Ambos, Arturo y Joel, tienen razón. Marx y Lenin utilizaron el descuartizamiento de la Comuna de París para ver el futuro, no para curar heridas lastimosamente. En 1968 la Revolución Mexicana había muerto y los jóvenes tenían claros proyectos sociales de transformación. Las utopías estaban vivas y agitadas por la Guerra Fría. Sin embargo, como todavía sucedía en 2000, era invocada y el gobierno afirmaba representarla. El país vivía de los grandes mitos acumulados por los sucesivos regímenes “revolucionarios”. El artículo tercero constitucional, la Reforma Agraria (por completo sacralizada y convertida en una secretaría de Estado), el papel rector del gobierno en la economía, una política exterior independiente y supuestamente cercana a los no alineados, etcétera, caían como una tormenta sobre la población y las palabras de un puñado de críticos, frecuentemente de izquierda, apenas si eran escuchadas. La arrogancia del poder mexicano parecía tener un sólido fundamento. De tal suerte que las llamadas de atención ocurridas en 1958 jamás fueron consideradas. Ferrocarrileros, electricistas, maestros, telegrafistas y universitarios trataban de recuperar las plazas perdidas y darle nueva vida a los movimientos sociales y un sindicalismo lejano a las manos de líderes corruptos y al servicio del Estado. Nada parecía romper la tranquilidad “revolucionaria”, la unidad bajo los principios de 1910-17. Constitución, democracia, libertad, pluralismo, no eran sino meras palabras dentro de un discurso gastado, intolerante y saturado de lugares comunes. Lo asombroso es que el PRI lo utilizó tantas décadas, que luego de 2000 el PAN, representante del conservadurismo nacional, siguió hablando del ya caduco movimiento épico e inició los trámites para festejar el centenario, el cual quedó en discursos incoherentes y en banalidades.

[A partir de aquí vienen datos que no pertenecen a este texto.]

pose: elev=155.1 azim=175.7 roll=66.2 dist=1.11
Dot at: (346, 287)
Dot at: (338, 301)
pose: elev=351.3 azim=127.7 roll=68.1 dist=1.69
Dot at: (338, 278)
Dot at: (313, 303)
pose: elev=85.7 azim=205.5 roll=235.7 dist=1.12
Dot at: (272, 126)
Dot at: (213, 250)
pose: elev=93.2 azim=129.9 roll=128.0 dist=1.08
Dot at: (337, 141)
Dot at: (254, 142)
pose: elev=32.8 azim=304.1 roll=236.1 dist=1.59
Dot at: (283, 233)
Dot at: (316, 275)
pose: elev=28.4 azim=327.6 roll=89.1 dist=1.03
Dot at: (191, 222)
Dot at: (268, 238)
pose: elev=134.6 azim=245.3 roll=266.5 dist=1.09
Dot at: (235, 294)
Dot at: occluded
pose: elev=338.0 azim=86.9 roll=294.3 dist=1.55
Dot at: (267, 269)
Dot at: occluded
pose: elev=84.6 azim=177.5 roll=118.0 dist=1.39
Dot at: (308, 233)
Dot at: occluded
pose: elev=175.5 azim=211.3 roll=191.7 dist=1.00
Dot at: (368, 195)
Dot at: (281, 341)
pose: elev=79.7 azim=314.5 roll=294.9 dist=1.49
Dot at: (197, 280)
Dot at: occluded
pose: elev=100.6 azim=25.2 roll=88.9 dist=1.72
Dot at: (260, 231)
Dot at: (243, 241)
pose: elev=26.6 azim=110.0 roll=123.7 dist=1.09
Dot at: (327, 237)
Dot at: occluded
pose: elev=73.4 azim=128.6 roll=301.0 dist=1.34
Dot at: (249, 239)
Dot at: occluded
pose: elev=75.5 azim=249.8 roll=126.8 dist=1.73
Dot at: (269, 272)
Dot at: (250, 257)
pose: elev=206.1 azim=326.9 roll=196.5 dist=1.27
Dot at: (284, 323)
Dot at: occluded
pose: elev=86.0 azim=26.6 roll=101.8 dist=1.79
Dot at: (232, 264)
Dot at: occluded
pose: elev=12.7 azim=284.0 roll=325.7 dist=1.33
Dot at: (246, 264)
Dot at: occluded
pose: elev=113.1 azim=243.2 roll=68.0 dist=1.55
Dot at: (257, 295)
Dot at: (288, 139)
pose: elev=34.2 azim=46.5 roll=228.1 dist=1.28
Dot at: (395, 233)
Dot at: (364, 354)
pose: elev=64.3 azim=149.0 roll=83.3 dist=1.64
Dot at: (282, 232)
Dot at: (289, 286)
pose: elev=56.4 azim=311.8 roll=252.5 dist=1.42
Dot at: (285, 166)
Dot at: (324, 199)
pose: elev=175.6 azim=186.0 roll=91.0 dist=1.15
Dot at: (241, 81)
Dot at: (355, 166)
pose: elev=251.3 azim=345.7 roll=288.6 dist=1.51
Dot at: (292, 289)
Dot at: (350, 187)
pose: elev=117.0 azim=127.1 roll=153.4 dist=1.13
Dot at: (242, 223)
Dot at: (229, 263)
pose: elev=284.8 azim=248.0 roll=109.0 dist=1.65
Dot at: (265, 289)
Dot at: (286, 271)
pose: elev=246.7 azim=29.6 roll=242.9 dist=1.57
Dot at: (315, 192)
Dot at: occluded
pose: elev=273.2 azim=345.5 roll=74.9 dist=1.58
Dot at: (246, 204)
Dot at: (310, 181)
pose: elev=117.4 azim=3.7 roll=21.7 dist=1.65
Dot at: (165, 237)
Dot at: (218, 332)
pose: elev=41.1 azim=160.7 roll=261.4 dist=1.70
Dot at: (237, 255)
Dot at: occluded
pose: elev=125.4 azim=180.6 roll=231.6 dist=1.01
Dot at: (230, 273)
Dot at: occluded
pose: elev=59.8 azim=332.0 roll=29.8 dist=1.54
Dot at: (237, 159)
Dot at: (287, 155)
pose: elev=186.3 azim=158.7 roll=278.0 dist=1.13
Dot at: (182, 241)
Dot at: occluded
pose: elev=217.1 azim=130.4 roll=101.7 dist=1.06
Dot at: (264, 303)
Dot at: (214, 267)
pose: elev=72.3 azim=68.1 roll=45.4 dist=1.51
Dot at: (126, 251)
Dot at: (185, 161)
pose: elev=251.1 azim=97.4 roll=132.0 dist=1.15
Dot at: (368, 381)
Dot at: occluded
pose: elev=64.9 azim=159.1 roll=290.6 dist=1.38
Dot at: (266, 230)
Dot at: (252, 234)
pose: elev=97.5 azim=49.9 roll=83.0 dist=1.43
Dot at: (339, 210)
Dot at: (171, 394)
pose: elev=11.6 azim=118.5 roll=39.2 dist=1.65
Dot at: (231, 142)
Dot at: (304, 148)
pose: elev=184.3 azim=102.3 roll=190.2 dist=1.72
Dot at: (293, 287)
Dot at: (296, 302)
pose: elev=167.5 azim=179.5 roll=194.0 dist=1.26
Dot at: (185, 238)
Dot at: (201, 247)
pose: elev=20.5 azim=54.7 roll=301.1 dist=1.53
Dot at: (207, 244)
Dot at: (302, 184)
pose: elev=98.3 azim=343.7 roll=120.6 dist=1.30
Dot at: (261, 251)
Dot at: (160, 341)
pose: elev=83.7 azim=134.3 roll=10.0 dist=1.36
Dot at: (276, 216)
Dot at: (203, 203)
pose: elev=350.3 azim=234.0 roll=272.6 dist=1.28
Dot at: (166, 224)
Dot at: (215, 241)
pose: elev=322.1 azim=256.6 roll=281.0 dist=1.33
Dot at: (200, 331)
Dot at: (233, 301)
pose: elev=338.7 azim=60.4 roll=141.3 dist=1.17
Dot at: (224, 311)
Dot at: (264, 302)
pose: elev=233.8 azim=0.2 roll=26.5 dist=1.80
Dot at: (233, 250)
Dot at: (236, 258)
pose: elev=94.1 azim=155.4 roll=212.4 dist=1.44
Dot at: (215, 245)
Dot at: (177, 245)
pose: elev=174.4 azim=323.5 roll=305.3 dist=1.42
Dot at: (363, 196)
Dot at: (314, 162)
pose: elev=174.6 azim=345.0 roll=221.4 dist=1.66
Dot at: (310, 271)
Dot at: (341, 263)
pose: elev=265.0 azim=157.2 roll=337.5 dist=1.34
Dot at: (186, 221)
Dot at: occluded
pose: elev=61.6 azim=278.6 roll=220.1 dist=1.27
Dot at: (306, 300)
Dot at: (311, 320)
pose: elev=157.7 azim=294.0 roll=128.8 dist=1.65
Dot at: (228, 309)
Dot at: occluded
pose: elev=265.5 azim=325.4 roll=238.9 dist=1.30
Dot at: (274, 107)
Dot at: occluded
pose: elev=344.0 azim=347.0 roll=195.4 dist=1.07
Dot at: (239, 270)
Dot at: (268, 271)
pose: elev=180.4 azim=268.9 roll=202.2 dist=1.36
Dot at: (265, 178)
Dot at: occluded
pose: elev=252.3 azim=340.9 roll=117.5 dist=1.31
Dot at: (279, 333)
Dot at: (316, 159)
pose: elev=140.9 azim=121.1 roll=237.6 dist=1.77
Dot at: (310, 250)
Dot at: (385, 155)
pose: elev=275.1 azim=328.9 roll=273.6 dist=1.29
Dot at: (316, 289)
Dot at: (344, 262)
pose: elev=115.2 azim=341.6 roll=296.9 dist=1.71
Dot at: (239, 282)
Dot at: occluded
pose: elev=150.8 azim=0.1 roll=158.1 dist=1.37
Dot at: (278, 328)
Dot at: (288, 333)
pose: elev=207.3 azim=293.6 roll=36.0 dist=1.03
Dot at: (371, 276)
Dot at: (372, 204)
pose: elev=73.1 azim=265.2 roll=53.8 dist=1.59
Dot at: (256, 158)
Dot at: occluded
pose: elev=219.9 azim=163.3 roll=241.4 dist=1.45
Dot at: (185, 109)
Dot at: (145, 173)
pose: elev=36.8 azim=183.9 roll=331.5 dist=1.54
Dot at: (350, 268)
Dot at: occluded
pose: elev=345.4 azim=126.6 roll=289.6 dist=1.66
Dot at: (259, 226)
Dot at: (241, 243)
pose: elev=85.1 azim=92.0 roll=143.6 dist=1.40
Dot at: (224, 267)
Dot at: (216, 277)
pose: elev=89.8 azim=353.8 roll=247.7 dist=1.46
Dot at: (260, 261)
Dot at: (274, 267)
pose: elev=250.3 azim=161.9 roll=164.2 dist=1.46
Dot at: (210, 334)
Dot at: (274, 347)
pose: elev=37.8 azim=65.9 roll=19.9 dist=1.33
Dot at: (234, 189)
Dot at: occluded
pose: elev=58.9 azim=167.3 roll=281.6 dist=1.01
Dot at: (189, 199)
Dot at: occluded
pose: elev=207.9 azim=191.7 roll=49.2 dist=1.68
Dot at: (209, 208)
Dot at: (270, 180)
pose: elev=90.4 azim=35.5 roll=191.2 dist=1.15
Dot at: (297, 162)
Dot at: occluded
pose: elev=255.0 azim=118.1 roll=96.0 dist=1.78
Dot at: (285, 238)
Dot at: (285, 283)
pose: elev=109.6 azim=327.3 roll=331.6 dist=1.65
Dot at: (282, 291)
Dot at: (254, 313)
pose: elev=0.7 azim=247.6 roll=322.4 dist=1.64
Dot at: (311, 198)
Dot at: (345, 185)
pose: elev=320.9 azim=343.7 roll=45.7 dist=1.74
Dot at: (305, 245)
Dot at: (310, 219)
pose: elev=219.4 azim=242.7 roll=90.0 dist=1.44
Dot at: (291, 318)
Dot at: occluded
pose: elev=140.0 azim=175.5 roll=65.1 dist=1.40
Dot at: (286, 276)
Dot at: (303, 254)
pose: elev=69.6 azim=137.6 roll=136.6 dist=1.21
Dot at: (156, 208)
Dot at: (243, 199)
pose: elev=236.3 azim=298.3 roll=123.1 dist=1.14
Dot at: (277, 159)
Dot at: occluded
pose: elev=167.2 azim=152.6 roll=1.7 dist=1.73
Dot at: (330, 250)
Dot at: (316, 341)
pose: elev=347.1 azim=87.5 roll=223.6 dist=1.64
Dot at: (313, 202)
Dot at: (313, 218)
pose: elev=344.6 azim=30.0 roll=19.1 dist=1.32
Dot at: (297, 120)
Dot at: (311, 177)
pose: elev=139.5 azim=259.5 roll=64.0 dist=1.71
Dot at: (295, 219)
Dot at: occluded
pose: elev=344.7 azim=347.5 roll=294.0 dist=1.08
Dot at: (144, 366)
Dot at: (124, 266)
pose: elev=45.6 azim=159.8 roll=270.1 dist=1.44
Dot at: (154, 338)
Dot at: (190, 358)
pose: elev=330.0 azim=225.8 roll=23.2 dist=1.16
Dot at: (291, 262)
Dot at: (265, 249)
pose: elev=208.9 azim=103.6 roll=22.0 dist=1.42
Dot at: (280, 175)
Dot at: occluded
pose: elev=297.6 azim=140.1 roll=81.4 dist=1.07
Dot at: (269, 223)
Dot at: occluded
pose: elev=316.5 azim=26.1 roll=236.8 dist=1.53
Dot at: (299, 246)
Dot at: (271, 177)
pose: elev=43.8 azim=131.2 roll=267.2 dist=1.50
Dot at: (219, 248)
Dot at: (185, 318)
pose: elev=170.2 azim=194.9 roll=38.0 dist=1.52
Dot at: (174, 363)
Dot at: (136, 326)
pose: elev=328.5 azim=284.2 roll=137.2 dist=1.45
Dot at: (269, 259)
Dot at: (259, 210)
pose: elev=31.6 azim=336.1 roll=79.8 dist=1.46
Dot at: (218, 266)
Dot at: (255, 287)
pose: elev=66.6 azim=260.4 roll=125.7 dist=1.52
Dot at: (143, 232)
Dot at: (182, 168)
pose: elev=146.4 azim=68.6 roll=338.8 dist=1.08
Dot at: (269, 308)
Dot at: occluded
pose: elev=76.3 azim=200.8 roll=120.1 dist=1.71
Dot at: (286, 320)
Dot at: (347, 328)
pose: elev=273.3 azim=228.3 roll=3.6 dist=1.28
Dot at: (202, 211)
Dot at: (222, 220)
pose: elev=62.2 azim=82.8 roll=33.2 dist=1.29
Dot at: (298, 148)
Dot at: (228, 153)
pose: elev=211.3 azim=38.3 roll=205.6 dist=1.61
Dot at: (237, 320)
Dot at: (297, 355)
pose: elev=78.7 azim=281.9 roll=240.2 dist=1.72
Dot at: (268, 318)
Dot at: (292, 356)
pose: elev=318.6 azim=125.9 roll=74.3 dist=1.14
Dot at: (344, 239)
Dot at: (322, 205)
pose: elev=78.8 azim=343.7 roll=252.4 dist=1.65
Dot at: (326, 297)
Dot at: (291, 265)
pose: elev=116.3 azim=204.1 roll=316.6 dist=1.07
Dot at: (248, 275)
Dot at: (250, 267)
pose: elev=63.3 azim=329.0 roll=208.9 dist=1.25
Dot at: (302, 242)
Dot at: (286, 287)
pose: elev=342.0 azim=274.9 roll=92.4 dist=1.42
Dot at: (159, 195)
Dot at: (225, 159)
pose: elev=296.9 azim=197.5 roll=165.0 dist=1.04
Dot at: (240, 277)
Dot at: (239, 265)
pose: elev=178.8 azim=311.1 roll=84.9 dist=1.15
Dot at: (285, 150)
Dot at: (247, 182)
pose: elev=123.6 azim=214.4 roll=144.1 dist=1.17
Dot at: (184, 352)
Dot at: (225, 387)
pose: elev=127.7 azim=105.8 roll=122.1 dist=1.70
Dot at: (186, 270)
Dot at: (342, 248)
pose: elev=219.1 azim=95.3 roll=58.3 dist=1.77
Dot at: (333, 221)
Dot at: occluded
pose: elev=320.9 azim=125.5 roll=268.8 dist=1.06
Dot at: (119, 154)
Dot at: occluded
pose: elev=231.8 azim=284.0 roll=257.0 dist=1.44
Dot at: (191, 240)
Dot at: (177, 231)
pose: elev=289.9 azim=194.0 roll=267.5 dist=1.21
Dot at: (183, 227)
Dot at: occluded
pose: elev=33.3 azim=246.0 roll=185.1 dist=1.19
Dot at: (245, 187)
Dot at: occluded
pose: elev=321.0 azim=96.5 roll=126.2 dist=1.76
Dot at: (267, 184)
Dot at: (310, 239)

   Es 1968 para muchas partes del mundo un año difícil, en el que las inquietudes aparecen básicamente entre los jóvenes. En París, los estudiantes se lanzan a un movimiento que tiene profundas implicaciones políticas y que apela a la imaginación y al amor. Tampoco los muchachos estadunidenses permanecen tranquilos; la Guerra Fría y el feroz anticomunismo del senador McCarthy los ha inquietado: se preocupan por la intensificación de la guerra en Vietnam, con el apoyo sincero del rock contestatario, los hippies y sus comunas, los gritos de paz y amor libre, de flores, comunas de corte anarquista y drogas aparecen como una contracultura capaz de acabar con la enajenación. Los movimientos negros como el Black Power y el Black Panther, dirigido por Carmichael, Cleaver y Hamilton, entre otros, con la comunista Angela Davis perseguida, lanzan consignas violentas, recuerdo una: No bombardeemos Hanoi, sino Disneyland, y en los ecos de la beat generation, Ginsberg, Kerouac y Ferlinguetti buscan las posibilidades de hallar la libertad. Por vez primera, soldados disparan en las universidades rebeldes sobre jóvenes blancos. Cuba resiste el bloqueo de Estados Unidos y prueba que el socialismo marxista puede ser edificado a unos cuantos kilómetros de su territorio. La rebeldía social, la antisolemnidad y los deseos de transformaciones radicales se acumularon y se manifiestan desde diversas actitudes y luchas en distintos países del capitalismo y aun del socialismo. Algunos filósofos, Althusser y Sartre, por ejemplo, suponían que los estudiantes, y no el proletariado, pueden ser  detonadores de una magna revolución y proporcionan a estos un basamento teórico. Sartre intenta acercar a los obreros de la Renault a los intelectuales jóvenes y, en México, José Revueltas se esfuerza angustiosamente en resucitar al marxismo-leninismo mexicano con un libro memorable: Ensayo sobre un proletariado sin cabeza. Un libro que debió ser estudiado en su momento con sumo cuidado y que ahora, con una clase trabajadora sin ninguna orientación ideológica que no sean ofrecimientos de dádivas y limosnas, como si los dineros salieran de los bolsillos de los partidos, sigue descabezada.